Thumbs over two carton guys in a shoppingcart

Online trade – the measure of all things?

No matter which sources you consult, the general tenor is always the same: The e-commerce business keeps growing and growing. It’s no wonder people say that ‘this is the market of the future and that ‘business is found online’ these days. The adult industry has obviously not been exempt from this development. But the bare figures rarely tell the whole story, so let’s take a closer look.

matze_pc_webMatthias Poehl

Yes, growth rates in the online segment are speaking for themselves, but if you break them down you will see that the ones benefitting the most from this development are the big online companies. These usual suspects keep adding to their market shares, and the e-commerce market looks more and more like an oligarchy, with a handful of dominant players. The rest have to content with the crumbs that fall off the big boys’ plates. Looking at it from the viewpoint of a producer, this situation may not be so negative, after all, they still sell the same volume of products, or maybe even more as the big sellers keep growing.

In the long run, however, this development could force producers into a state of dependence, meaning that contractual terms and prices are dictated by the big commerce companies. And that, in turn, might push small producers to the fringes of the market even more because they can’t afford to match the low prices, short delivery times, or volumes. And if you look at this scenario through the eyes of the trade, well, then you might wonder: How are small online shops even going to survive when so much of the market is dominated by so few? Of course, things are not quite that bleak, after all, many successful online concepts have cropped up over the course of the past years. Be it individualised customer service or a focus on certain niches, the market is full of examples of smaller stores that manage to thrive even in the face of mighty competition. That notwithstanding, it will become more and more difficult for everyone involved to secure a piece of the ever growing e-commerce cake.

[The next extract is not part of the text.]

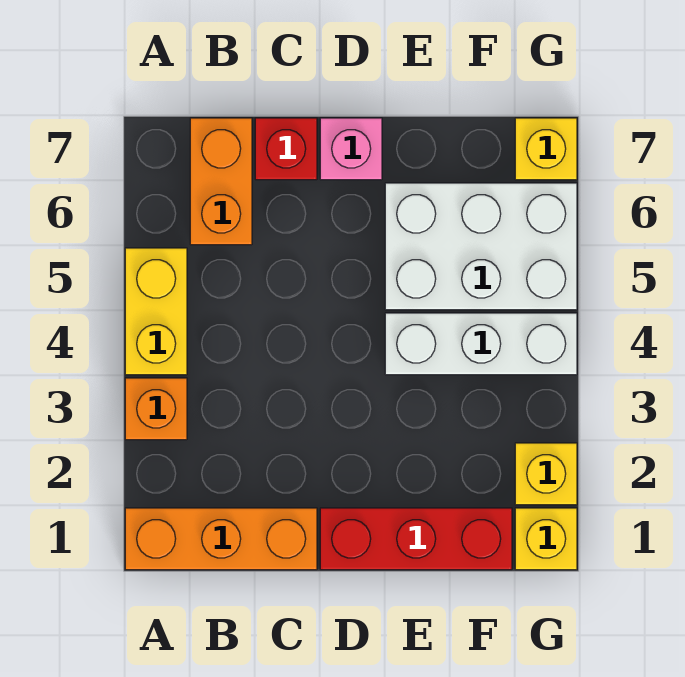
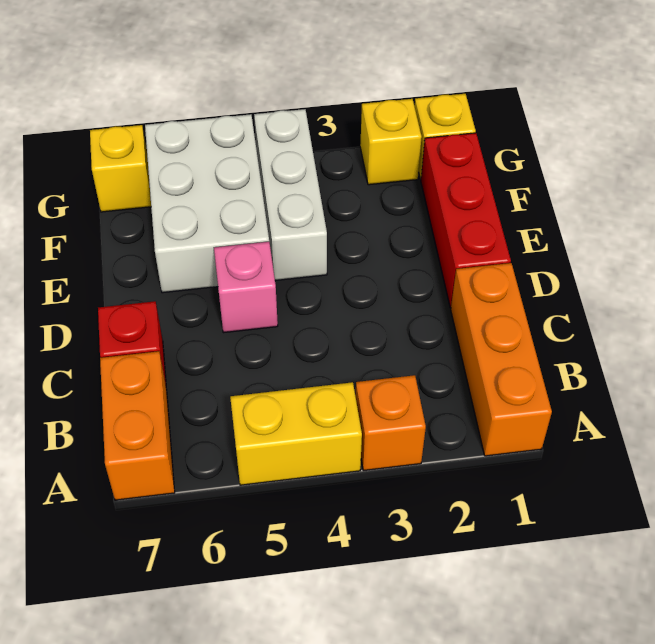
orange 1x2 brick [190,118,252,245] -> orange 1x2 brick turned to [100,351,175,500]
pink 1x1 brick [320,118,382,180] -> pink 1x1 brick moved to [214,242,278,333]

And of course, that’s just one side of story. I guess I don’t have to tell you that growth in the online segment has come largely at the expense of the brick and mortar trade. It remains to be seen how that segment keeps developing in the future, but dramatic changes are not to be expected. And while that probably means no explosive growth, it also means no withering away. No matter what some prophets of doom and gloom have to say, the tried and true concepts of the brick and mortar trade still appeal to a large group of consumers who enjoy the shopping experience in walk-in stores. And if you listen to the official announcements from the big e-commerce behemoths, you may have noticed that several of them are contemplating opening their own brick and mortar stores. If you look at today’s heterogeneous target audiences and dynamic markets, tapping into multiple sales channels is the way to go. Consumers use several channels in parallel when they shop for a product, and companies have to be able to offer multi-channel sales options to keep up with them. And that combination of brick and mortar and e-commerce – that is the market of the future.